PROMPT:
In the listing below, locate the line with "right eye: (122, 65)" and the line with "left wrist: (666, 252)", then output both and everything between them exactly, minus any pictures.

PROVIDED MATERIAL:
:::::

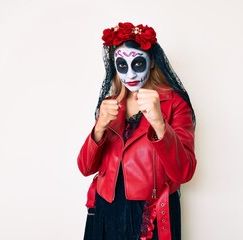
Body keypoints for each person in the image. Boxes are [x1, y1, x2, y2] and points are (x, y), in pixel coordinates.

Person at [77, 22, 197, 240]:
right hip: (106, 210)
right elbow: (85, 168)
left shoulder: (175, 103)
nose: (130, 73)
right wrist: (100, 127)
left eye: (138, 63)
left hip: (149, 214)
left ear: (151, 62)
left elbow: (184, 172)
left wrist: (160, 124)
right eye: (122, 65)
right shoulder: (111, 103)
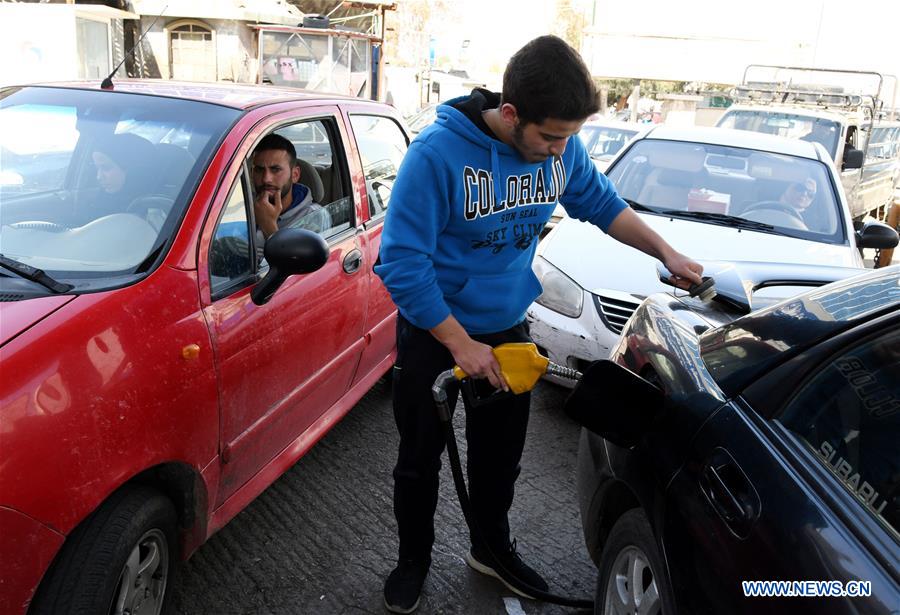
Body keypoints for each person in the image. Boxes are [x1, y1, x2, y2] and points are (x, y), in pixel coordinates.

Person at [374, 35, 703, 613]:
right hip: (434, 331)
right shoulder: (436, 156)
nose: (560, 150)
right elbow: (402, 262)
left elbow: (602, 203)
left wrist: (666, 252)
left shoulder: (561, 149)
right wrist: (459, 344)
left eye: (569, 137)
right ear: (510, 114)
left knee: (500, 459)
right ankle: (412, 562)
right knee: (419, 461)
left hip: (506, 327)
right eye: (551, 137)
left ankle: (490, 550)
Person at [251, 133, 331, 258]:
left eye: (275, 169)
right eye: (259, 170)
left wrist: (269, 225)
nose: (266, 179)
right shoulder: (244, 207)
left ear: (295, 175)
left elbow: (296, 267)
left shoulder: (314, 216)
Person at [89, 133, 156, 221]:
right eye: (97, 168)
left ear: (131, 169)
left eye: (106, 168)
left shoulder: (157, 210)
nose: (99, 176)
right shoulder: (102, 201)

:::::

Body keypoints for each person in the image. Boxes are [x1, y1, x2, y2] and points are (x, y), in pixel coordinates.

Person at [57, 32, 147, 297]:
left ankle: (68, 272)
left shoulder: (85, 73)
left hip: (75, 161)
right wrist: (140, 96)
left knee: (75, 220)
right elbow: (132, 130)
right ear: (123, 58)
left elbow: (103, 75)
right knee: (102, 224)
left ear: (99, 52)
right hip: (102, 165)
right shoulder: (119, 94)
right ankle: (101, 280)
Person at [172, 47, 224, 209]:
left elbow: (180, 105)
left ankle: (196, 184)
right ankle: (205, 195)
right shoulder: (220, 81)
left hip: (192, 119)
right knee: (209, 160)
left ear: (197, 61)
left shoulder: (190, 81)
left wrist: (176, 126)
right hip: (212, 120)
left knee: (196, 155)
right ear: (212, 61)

:::::

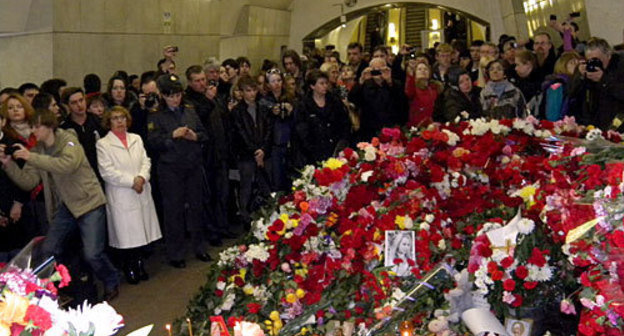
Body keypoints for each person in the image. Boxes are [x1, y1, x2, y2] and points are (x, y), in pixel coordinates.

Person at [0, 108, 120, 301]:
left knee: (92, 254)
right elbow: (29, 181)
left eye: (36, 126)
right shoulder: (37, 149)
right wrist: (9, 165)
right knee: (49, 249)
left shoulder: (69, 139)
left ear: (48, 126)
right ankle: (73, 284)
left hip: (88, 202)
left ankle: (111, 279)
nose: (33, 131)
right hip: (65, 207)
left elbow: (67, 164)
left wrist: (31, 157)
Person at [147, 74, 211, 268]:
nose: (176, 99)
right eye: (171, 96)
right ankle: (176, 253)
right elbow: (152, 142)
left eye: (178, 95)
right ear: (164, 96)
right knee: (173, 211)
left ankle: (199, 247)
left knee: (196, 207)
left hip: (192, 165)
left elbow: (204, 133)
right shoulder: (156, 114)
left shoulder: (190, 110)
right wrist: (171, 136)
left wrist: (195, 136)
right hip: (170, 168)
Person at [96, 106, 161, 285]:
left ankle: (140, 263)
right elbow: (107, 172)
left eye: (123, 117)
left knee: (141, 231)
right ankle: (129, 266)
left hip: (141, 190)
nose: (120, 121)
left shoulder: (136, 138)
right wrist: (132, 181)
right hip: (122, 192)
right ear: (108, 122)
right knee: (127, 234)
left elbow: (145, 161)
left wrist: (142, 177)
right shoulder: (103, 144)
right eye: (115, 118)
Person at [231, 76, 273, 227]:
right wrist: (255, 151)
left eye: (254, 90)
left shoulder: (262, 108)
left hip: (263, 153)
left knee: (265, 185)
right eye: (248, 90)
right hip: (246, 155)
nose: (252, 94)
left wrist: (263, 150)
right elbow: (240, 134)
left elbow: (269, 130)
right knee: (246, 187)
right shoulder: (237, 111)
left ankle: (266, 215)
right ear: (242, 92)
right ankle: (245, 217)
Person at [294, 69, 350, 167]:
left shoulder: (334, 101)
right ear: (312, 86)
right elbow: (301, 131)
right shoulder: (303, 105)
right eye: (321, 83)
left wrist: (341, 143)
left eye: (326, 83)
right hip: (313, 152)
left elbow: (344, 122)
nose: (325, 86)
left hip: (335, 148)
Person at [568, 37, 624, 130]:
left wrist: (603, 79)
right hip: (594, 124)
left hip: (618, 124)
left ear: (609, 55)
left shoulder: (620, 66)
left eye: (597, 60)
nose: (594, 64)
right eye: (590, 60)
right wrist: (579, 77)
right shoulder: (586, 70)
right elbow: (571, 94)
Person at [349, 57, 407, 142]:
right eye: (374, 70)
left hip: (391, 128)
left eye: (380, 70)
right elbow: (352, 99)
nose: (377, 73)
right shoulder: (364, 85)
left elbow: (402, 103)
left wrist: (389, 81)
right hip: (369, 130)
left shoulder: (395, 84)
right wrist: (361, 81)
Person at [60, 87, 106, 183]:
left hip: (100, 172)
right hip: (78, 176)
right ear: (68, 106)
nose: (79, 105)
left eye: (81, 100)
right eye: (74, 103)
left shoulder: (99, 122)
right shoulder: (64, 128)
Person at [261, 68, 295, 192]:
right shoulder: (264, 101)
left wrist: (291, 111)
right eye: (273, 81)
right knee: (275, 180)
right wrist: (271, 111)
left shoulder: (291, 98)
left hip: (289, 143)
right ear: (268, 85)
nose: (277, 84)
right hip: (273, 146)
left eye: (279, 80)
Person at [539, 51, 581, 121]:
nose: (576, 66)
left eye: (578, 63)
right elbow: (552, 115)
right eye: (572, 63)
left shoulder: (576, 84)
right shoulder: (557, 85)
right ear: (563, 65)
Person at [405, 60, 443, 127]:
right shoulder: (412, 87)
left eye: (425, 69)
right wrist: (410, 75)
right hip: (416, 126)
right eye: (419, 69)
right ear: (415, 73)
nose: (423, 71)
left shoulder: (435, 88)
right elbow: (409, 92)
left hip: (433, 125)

:::::

RESULT OF THE TASK:
right eye: (122, 65)
right shoulder: (111, 103)
Body keypoints for each person in the image. Boxes are [x1, y1, x2, y2] and points are (x, y), in pixel coordinates.

Person at [374, 35, 703, 613]:
right hip: (434, 331)
right shoulder: (436, 156)
nose: (560, 150)
right elbow: (402, 262)
left elbow: (602, 203)
left wrist: (666, 252)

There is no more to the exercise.